IMO, shutting down the internet (for, let’s say, 95% of the population) is not a technical challenge, but a political/legal one – which fast becomes irrelevant when the country is ruled by a dictatorship which would presumably be capable of enforcing its will with efficient deadly force (it did take over the US, after all).
Talking about shutting down DNS servers is missing the point; there are a variety of methods of stopping internet access to the masses, and most of them depend on the unfortunate fact that today’s Internet is not the highly-redundant web of peer-to-peer interconnections that the military envisioned. (See Stathtol’s post)
The Internet, as it is known to most Americans today, is primarily run by large advertising, telecom, and electronics companies: Google, Verizon, AT&T, Comcast, the various backbone providers, Apple, Microsoft, etc. Any one of these giant, centralized corporations is easy pickings for a dictatorship; a few beheadings later, you can bet that the rest will fall in line. Whether you do it by switching off servers or power plants, cutting trunk lines, destroying satellites, software updates that cripple equipment, etc. is of little consequence, because sooner or later, without popular armed resistance, you will disable enough equipment simply because there’s nobody powerful enough to stop you.

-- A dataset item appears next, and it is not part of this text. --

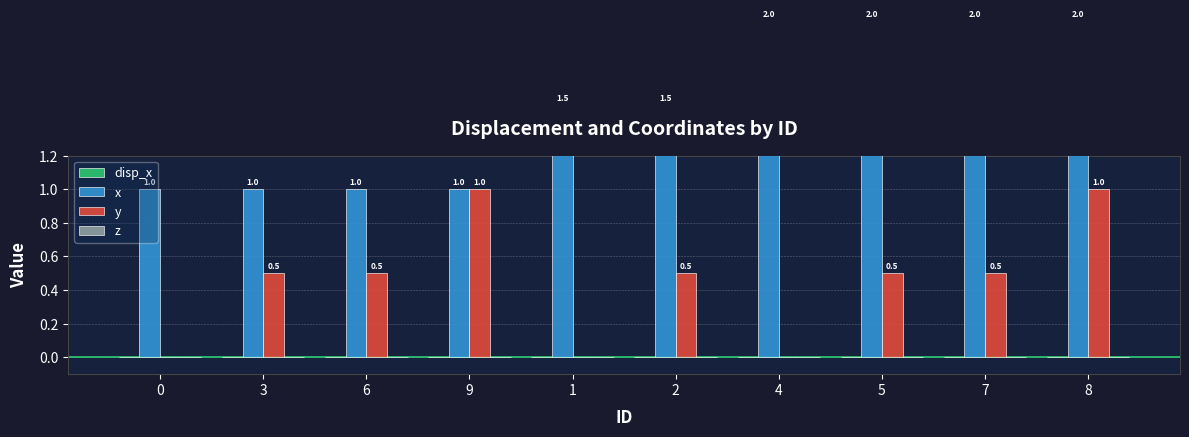

What is the greatest value displayed?

2.0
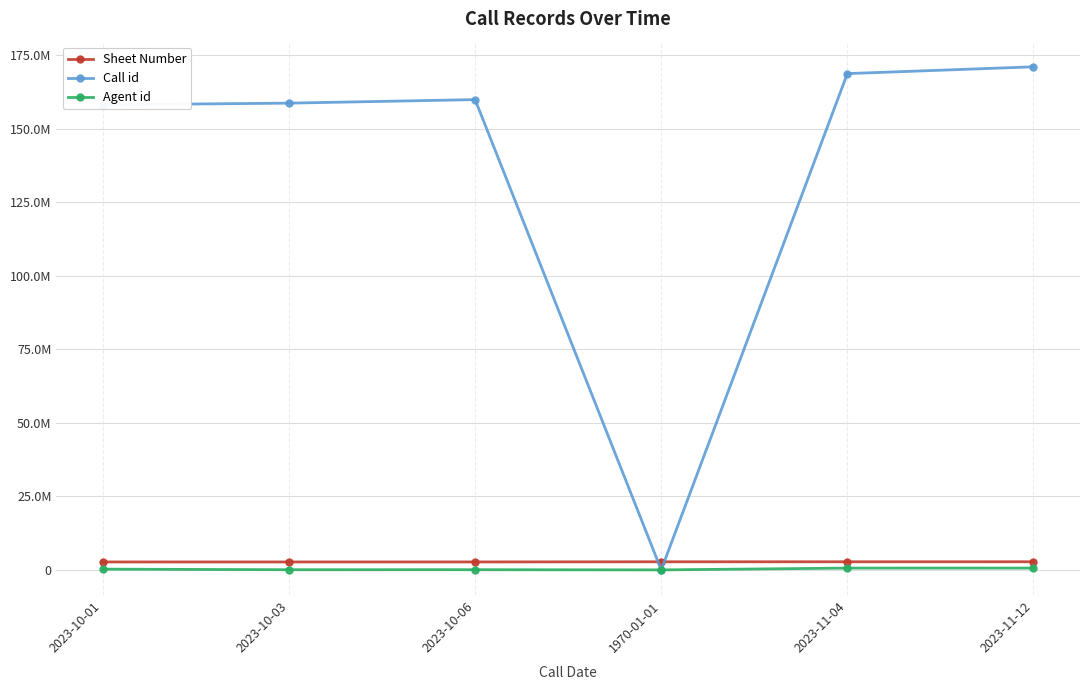

What is the total value across all series at 2023-11-12?

174358660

The point is that no matter how resilient the equipment may or may not be, their flesh-and-blood operators are infinitely more vulnerable. Were the OP’s question “How resilient is the Internet against non-physical cyber attacks (only)”, the situation would be vastly different. Under the proposed dictatorship scenario, little of that matters: How many people would really risk execution/torture/labor camp/etc. for daring to implement technical workarounds even when they’re possible?
The Chinese firewall is a different beast altogether because they must leave parts of the Internet alive while filtering other parts, which is a much, much harder challenge than blocking it altogether.